Mali–OIT : cap sur l’emploi des jeunes et le travail décent

Le Mali et l’Organisation internationale du Travail ont renforcé, mardi 7 avril à Bamako, leur coopération autour des enjeux de justice sociale, de travail décent et d’insertion professionnelle des jeunes, dans un contexte marqué par la fragilité du marché de l’emploi.

En visite dans la capitale malienne, le directeur général de l’OIT, Gilbert F. Houngbo, a été reçu par le ministre des Affaires étrangères, Abdoulaye Diop.

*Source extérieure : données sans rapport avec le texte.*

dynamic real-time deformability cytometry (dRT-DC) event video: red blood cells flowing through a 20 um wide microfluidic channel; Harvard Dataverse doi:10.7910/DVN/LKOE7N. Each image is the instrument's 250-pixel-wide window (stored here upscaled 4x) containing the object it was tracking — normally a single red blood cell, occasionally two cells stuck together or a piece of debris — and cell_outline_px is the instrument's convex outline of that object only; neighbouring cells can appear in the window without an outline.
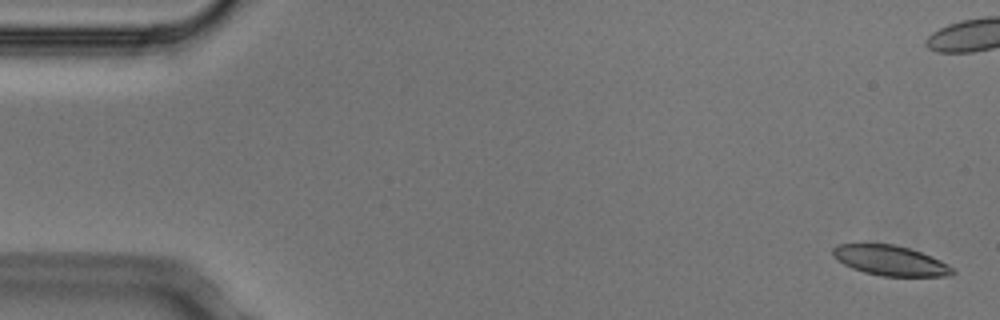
{"species": "Egyptian fruit bat (a non-hibernating species)", "species_latin": "Rousettus aegyptiacus", "temperature_condition": "cold", "stored_images_in_passage": 4, "segment_of_instrument_passage": [2, 2], "camera_frame_rate_fps": 3000, "um_per_image_px": 0.085, "animal": {"sex": "male"}, "frame": {"image": 1, "passage_image": 4, "time_ms": 1.0, "image_size_px": [1000, 320], "cell_outline_px": [[956, 272], [952, 276], [880, 276], [864, 272], [852, 268], [844, 264], [832, 256], [832, 248], [836, 244], [896, 244], [932, 256], [948, 264]], "centroid_in_image_um": [75.68, 22.15], "position_along_channel_um": 9.3, "area_um2": 21.04}}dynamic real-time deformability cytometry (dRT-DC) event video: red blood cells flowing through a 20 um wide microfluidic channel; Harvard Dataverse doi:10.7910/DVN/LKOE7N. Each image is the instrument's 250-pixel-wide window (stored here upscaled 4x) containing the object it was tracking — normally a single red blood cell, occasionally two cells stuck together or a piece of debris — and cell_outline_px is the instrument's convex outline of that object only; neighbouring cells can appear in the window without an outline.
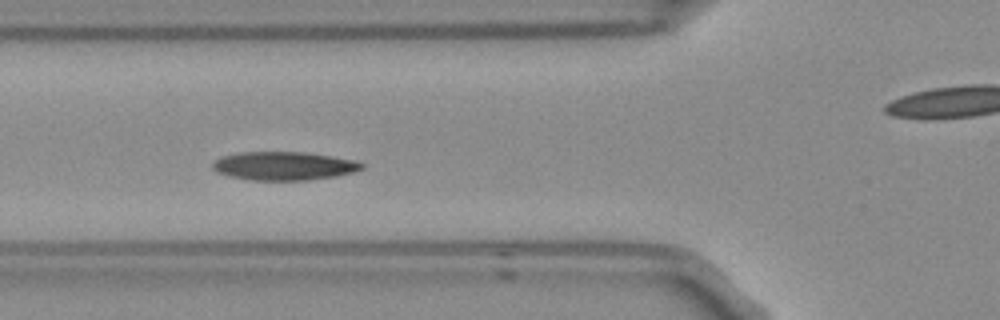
{"species": "Egyptian fruit bat (a non-hibernating species)", "species_latin": "Rousettus aegyptiacus", "temperature_condition": "room temperature", "stored_images_in_passage": 9, "camera_frame_rate_fps": 3000, "um_per_image_px": 0.085, "frame": {"image": 1, "passage_image": 4, "time_ms": 1.0, "image_size_px": [1000, 320], "cell_outline_px": [[364, 168], [352, 172], [336, 176], [308, 180], [248, 180], [228, 176], [216, 172], [212, 168], [212, 164], [216, 160], [224, 156], [240, 152], [304, 152], [352, 160], [364, 164]], "centroid_in_image_um": [24.09, 14.11], "position_along_channel_um": 101.7, "area_um2": 24.57}}
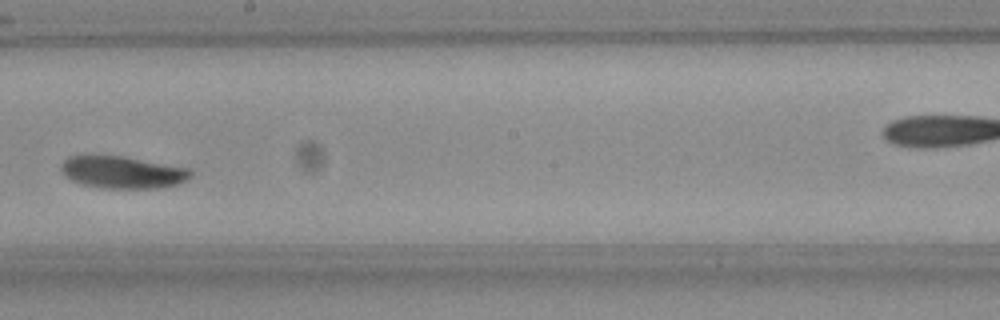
{"frame": {"image": 2, "passage_image": 7, "time_ms": 2.0, "image_size_px": [1000, 320], "cell_outline_px": [[192, 176], [180, 184], [160, 188], [104, 188], [80, 184], [64, 176], [60, 168], [64, 160], [68, 156], [120, 156], [188, 168], [192, 172]], "centroid_in_image_um": [10.41, 14.66], "position_along_channel_um": 237.8, "area_um2": 24.16}}
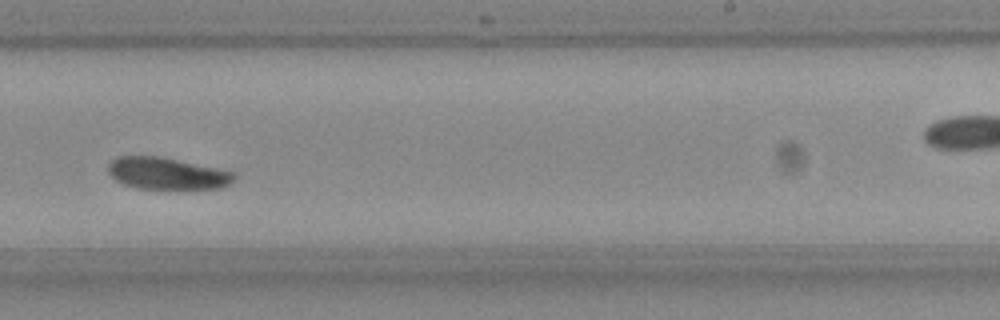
{"frame": {"image": 3, "passage_image": 8, "time_ms": 2.333, "image_size_px": [1000, 320], "cell_outline_px": [[236, 180], [220, 188], [136, 188], [124, 184], [116, 180], [108, 172], [108, 164], [112, 160], [120, 156], [156, 156], [236, 172]], "centroid_in_image_um": [14.2, 14.74], "position_along_channel_um": 274.8, "area_um2": 23.0}}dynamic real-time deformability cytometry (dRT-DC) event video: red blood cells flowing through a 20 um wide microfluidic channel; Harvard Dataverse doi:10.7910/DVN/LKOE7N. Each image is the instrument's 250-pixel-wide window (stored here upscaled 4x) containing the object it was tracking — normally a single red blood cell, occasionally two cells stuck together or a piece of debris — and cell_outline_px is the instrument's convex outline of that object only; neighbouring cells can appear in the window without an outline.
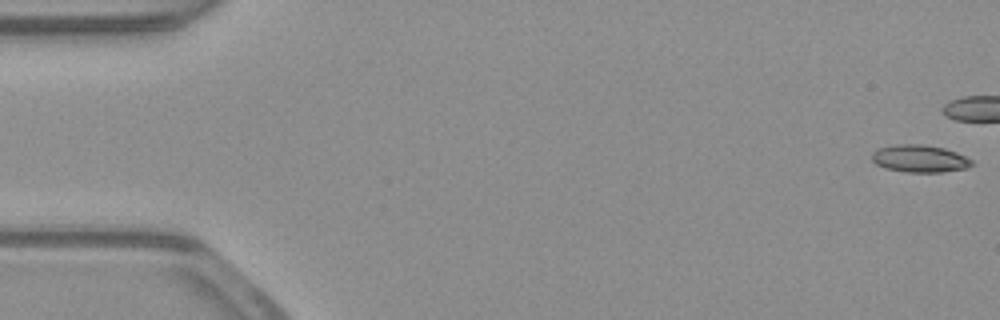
{"species": "common noctule bat (a hibernating species)", "species_latin": "Nyctalus noctula", "temperature_condition": "warm", "stored_images_in_passage": 41, "camera_frame_rate_fps": 3000, "um_per_image_px": 0.085, "animal": {"sex": "male", "body_mass_g": 23.1, "forearm_length_mm": 52.7}, "frame": {"image": 1, "passage_image": 1, "time_ms": 0.0, "image_size_px": [1000, 320], "cell_outline_px": [[972, 164], [964, 168], [944, 172], [908, 172], [884, 168], [876, 164], [872, 160], [872, 152], [876, 148], [896, 144], [924, 144], [944, 148], [956, 152], [972, 160]], "centroid_in_image_um": [78.12, 13.47], "position_along_channel_um": 6.9, "area_um2": 15.95}}
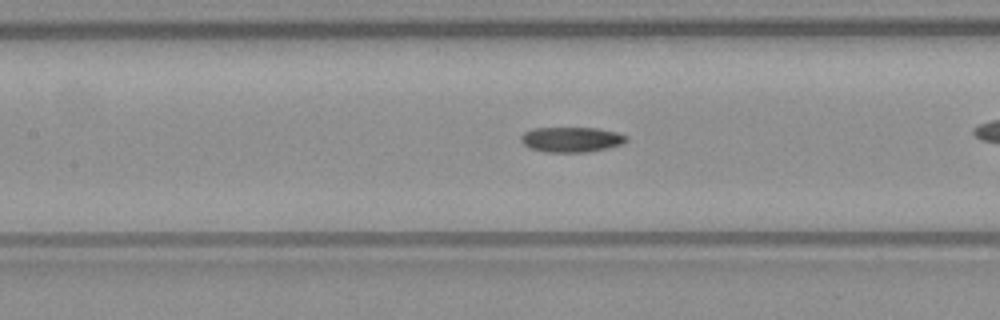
{"frame": {"image": 2, "passage_image": 24, "time_ms": 7.667, "image_size_px": [1000, 320], "cell_outline_px": [[628, 140], [620, 144], [588, 152], [544, 152], [528, 148], [520, 140], [520, 136], [524, 132], [532, 128], [596, 128], [616, 132], [628, 136]], "centroid_in_image_um": [48.52, 11.86], "position_along_channel_um": 158.9, "area_um2": 15.43}}
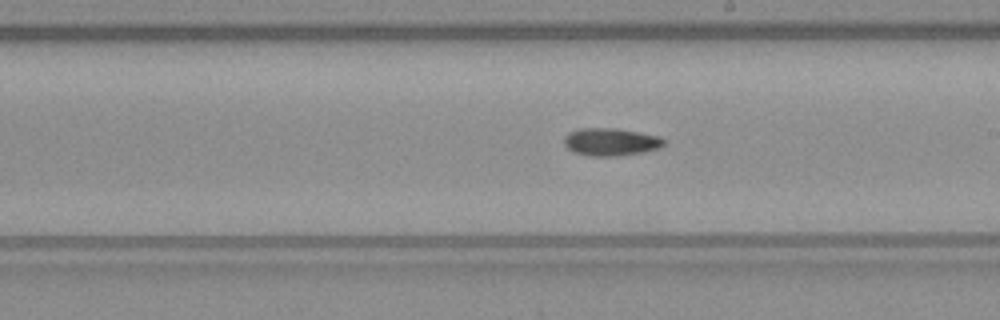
{"frame": {"image": 3, "passage_image": 30, "time_ms": 9.667, "image_size_px": [1000, 320], "cell_outline_px": [[664, 144], [660, 148], [644, 152], [616, 156], [592, 156], [572, 152], [564, 144], [564, 136], [568, 132], [580, 128], [616, 128], [660, 136], [664, 140]], "centroid_in_image_um": [51.9, 12.06], "position_along_channel_um": 237.1, "area_um2": 16.18}}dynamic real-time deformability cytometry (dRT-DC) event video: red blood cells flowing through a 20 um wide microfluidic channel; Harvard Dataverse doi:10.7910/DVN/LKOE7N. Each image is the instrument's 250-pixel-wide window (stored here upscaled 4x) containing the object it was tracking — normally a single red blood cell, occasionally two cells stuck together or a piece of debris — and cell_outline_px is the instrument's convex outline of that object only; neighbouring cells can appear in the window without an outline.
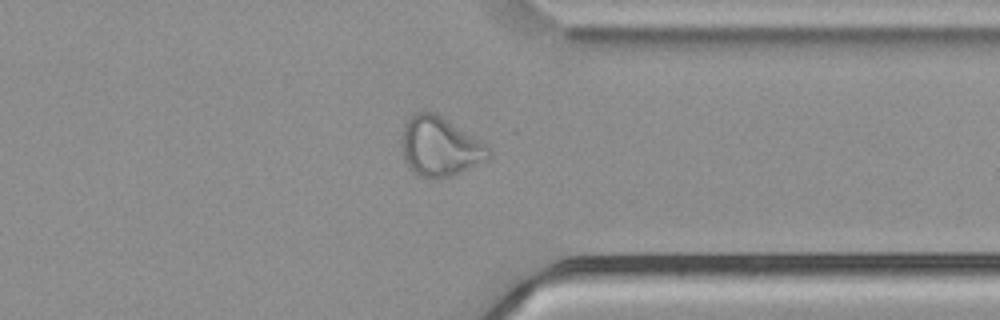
{"species": "common noctule bat (a hibernating species)", "species_latin": "Nyctalus noctula", "temperature_condition": "cold", "stored_images_in_passage": 39, "camera_frame_rate_fps": 3000, "um_per_image_px": 0.085, "animal": {"sex": "male", "body_mass_g": 21.5, "forearm_length_mm": 52.0}, "frame": {"image": 1, "passage_image": 34, "time_ms": 11.0, "image_size_px": [1000, 320], "cell_outline_px": [[492, 156], [488, 160], [452, 176], [436, 180], [432, 180], [420, 176], [404, 160], [400, 148], [404, 124], [416, 112], [436, 112], [488, 144], [492, 152]], "centroid_in_image_um": [37.43, 12.47], "position_along_channel_um": 374.0, "area_um2": 30.63}}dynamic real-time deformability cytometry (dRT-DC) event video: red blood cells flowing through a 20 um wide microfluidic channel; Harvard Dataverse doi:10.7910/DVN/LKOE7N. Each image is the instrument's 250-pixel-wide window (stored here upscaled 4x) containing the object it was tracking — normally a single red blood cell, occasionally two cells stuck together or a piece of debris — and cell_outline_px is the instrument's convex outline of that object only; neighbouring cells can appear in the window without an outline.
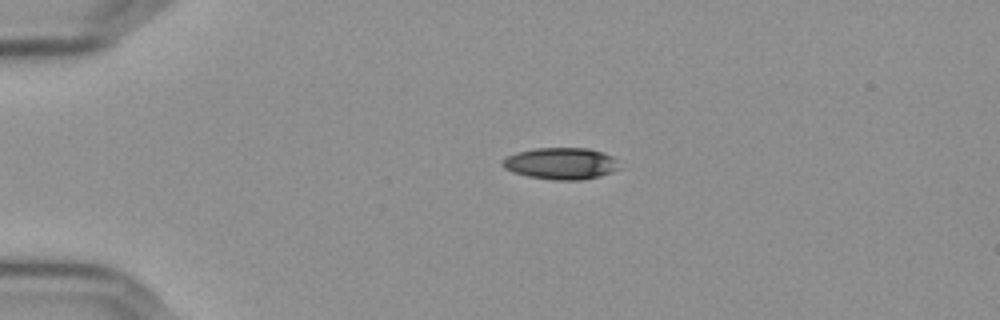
{"species": "Egyptian fruit bat (a non-hibernating species)", "species_latin": "Rousettus aegyptiacus", "temperature_condition": "cold", "stored_images_in_passage": 44, "camera_frame_rate_fps": 3000, "um_per_image_px": 0.085, "frame": {"image": 1, "passage_image": 1, "time_ms": 0.0, "image_size_px": [1000, 320], "cell_outline_px": [[620, 168], [612, 172], [600, 176], [580, 180], [556, 180], [528, 176], [512, 172], [504, 168], [500, 164], [500, 160], [516, 152], [536, 148], [588, 148], [604, 152], [612, 156]], "centroid_in_image_um": [47.65, 13.89], "position_along_channel_um": 37.3, "area_um2": 21.68}}
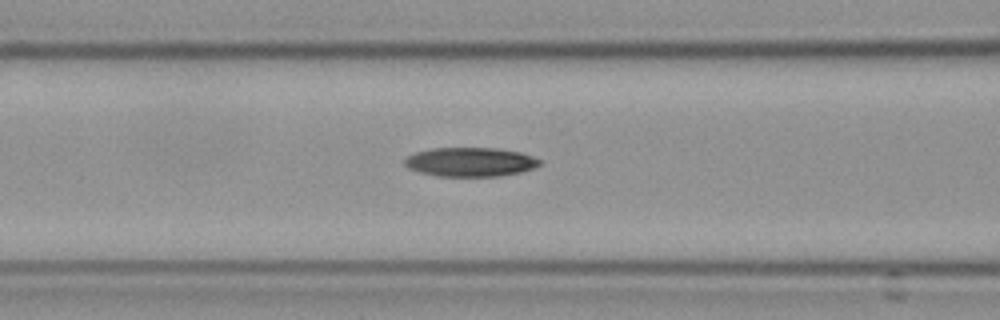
{"frame": {"image": 2, "passage_image": 12, "time_ms": 3.667, "image_size_px": [1000, 320], "cell_outline_px": [[544, 164], [536, 168], [520, 172], [500, 176], [436, 176], [420, 172], [408, 168], [404, 164], [404, 160], [408, 156], [416, 152], [432, 148], [496, 148], [520, 152], [532, 156], [540, 160]], "centroid_in_image_um": [40.01, 13.77], "position_along_channel_um": 126.6, "area_um2": 23.0}}
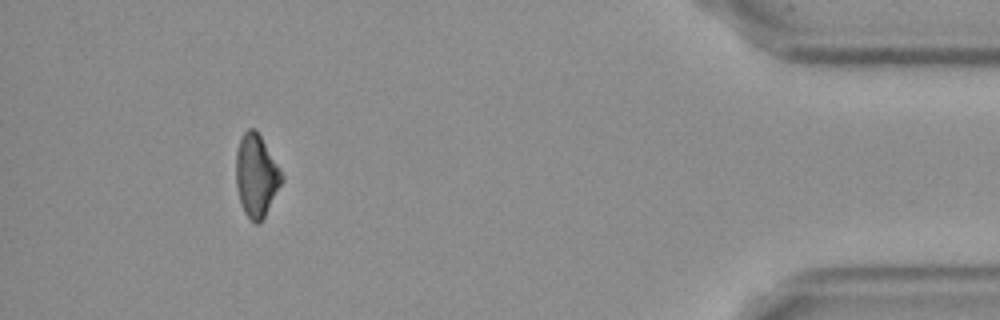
{"frame": {"image": 3, "passage_image": 40, "time_ms": 13.0, "image_size_px": [1000, 320], "cell_outline_px": [[284, 180], [260, 224], [256, 224], [244, 212], [240, 200], [236, 184], [236, 152], [240, 140], [244, 132], [248, 128], [256, 128], [284, 176]], "centroid_in_image_um": [21.79, 14.92], "position_along_channel_um": 413.4, "area_um2": 21.85}, "authors_computed_cell_mechanics": {"area_um2": 22.9755, "velocity_mm_per_s": 3.6509, "shape_relaxation_time_tau1_ms": 7.4574, "shape_relaxation_time_tau2_ms": null, "deformation_change_tau1": 0.161, "deformation_change_tau2": null}}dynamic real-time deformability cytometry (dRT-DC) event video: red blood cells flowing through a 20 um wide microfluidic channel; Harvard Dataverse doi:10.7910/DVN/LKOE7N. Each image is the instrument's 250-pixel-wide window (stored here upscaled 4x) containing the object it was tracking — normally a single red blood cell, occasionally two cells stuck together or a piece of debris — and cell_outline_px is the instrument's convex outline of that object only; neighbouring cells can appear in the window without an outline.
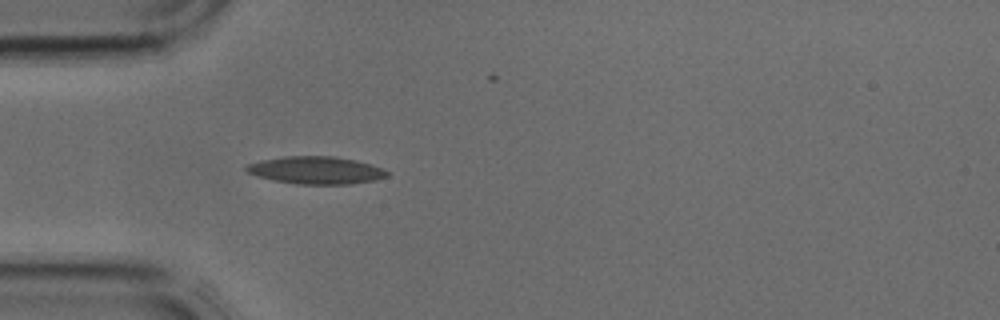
{"species": "common noctule bat (a hibernating species)", "species_latin": "Nyctalus noctula", "temperature_condition": "cold", "stored_images_in_passage": 2, "camera_frame_rate_fps": 3000, "um_per_image_px": 0.085, "animal": {"sex": "male", "body_mass_g": 17.9, "forearm_length_mm": 54.2}, "frame": {"image": 1, "passage_image": 2, "time_ms": 0.333, "image_size_px": [1000, 320], "cell_outline_px": [[388, 176], [376, 180], [352, 184], [296, 184], [272, 180], [248, 172], [244, 168], [248, 164], [260, 160], [284, 156], [332, 156], [356, 160], [372, 164], [384, 168], [388, 172]], "centroid_in_image_um": [26.9, 14.47], "position_along_channel_um": 58.1, "area_um2": 22.66}}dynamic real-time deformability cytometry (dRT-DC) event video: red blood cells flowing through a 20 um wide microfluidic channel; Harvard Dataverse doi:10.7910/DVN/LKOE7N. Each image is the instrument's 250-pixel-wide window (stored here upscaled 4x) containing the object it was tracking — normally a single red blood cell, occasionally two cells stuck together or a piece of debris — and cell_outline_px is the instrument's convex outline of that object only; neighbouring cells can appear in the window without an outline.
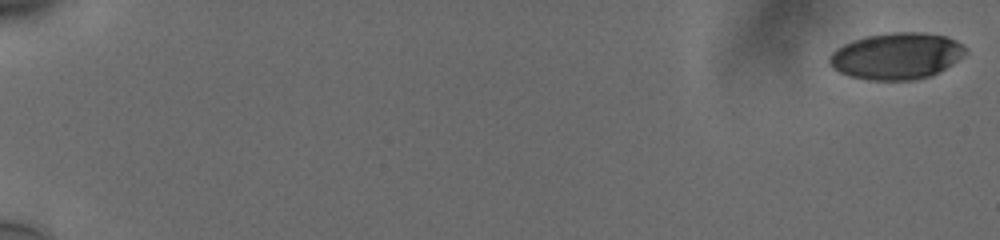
{"species": "human", "species_latin": "Homo sapiens", "temperature_condition": "cold", "stored_images_in_passage": 58, "camera_frame_rate_fps": 3000, "um_per_image_px": 0.085, "donor": {"sex": "male"}, "frame": {"image": 1, "passage_image": 1, "time_ms": 0.0, "image_size_px": [1000, 240], "cell_outline_px": [[968, 52], [964, 56], [952, 64], [932, 76], [916, 80], [868, 80], [848, 76], [832, 68], [828, 60], [828, 56], [836, 48], [852, 40], [864, 36], [892, 32], [924, 32], [948, 36], [964, 44], [968, 48]], "centroid_in_image_um": [76.23, 4.75], "position_along_channel_um": 8.8, "area_um2": 37.57}}
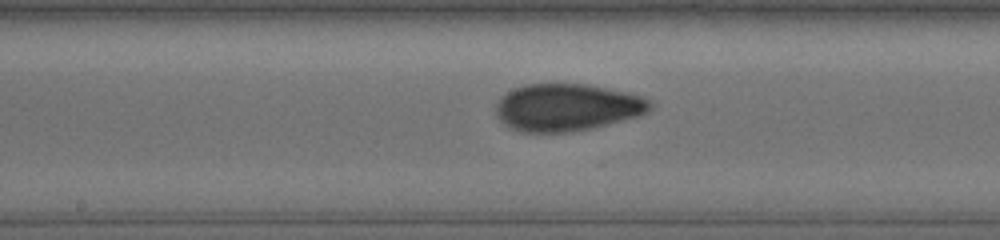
{"frame": {"image": 2, "passage_image": 33, "time_ms": 10.667, "image_size_px": [1000, 240], "cell_outline_px": [[652, 108], [636, 116], [592, 128], [572, 132], [520, 132], [508, 128], [496, 116], [496, 104], [500, 96], [524, 84], [584, 84], [628, 92], [640, 96], [648, 100], [652, 104]], "centroid_in_image_um": [48.13, 9.13], "position_along_channel_um": 200.1, "area_um2": 42.31}}
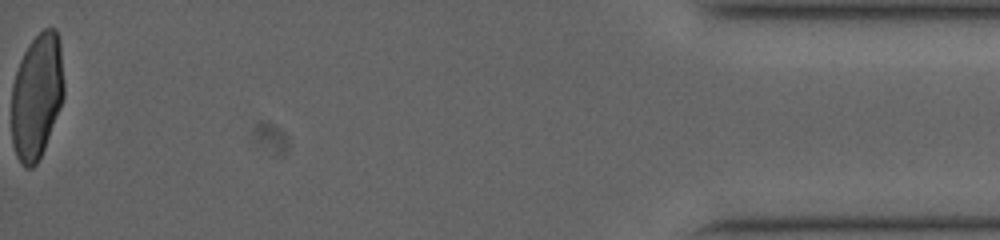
{"frame": {"image": 3, "passage_image": 58, "time_ms": 19.0, "image_size_px": [1000, 240], "cell_outline_px": [[64, 96], [44, 148], [36, 164], [32, 168], [24, 168], [20, 164], [16, 156], [12, 144], [12, 84], [20, 60], [28, 44], [44, 28], [56, 28], [60, 40], [64, 84]], "centroid_in_image_um": [3.12, 8.17], "position_along_channel_um": 432.1, "area_um2": 38.38}, "authors_computed_cell_mechanics": {"area_um2": 40.0265, "velocity_mm_per_s": 3.7676, "shape_relaxation_time_tau1_ms": 7.6558, "shape_relaxation_time_tau2_ms": 1.3469, "deformation_change_tau1": 0.197, "deformation_change_tau2": 0.0657}}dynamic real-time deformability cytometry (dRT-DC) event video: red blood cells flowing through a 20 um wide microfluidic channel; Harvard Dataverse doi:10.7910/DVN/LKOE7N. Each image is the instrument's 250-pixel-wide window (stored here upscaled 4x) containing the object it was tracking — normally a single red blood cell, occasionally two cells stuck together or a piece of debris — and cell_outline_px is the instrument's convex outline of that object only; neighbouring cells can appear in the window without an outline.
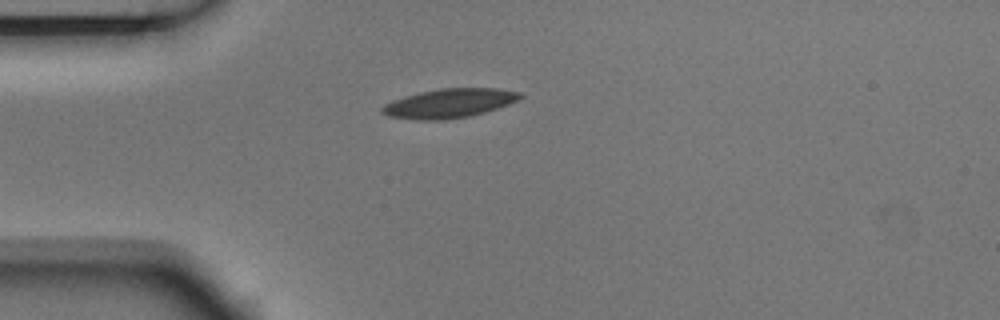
{"species": "Egyptian fruit bat (a non-hibernating species)", "species_latin": "Rousettus aegyptiacus", "temperature_condition": "room temperature", "stored_images_in_passage": 1, "camera_frame_rate_fps": 3000, "um_per_image_px": 0.085, "animal": {"sex": "male"}, "frame": {"image": 1, "passage_image": 1, "time_ms": 0.0, "image_size_px": [1000, 320], "cell_outline_px": [[524, 96], [508, 104], [484, 112], [468, 116], [436, 120], [420, 120], [388, 116], [380, 112], [380, 108], [384, 104], [392, 100], [404, 96], [420, 92], [440, 88], [500, 88], [520, 92]], "centroid_in_image_um": [38.15, 8.76], "position_along_channel_um": 46.8, "area_um2": 23.29}}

Les échanges ont porté sur les priorités communes, notamment le développement de projets générateurs d’emplois et le renforcement des capacités locales.

Au cœur des discussions figure l’extension des programmes à haute intensité de main-d’œuvre, qui visent à concilier réalisation d’infrastructures et création d’emplois locaux en mobilisant ressources et compétences nationales. Les deux parties ont également insisté sur la nécessité d’investir davantage dans la jeunesse, considérée comme un levier essentiel de croissance et de stabilité.

Cette concertation intervient alors que le défi de l’emploi demeure particulièrement aigu au Mali. Selon les données d’ILOSTAT, l’emploi informel représentait 94,4 % de l’emploi total en 2023, soulignant l’urgence de promouvoir des emplois décents et d’élargir la protection sociale.

Dans ce contexte, l’OIT identifie trois axes prioritaires pour le pays : l’emploi des jeunes, l’extension de la couverture sociale et le renforcement du dialogue social. Ces orientations structurent un partenariat appelé à soutenir durablement l’insertion professionnelle et le développement local.

Au-delà des enjeux nationaux, les discussions ont également intégré une dimension régionale, avec la volonté de mieux articuler les initiatives sahéliennes en matière d’emploi, de justice sociale et de coopération.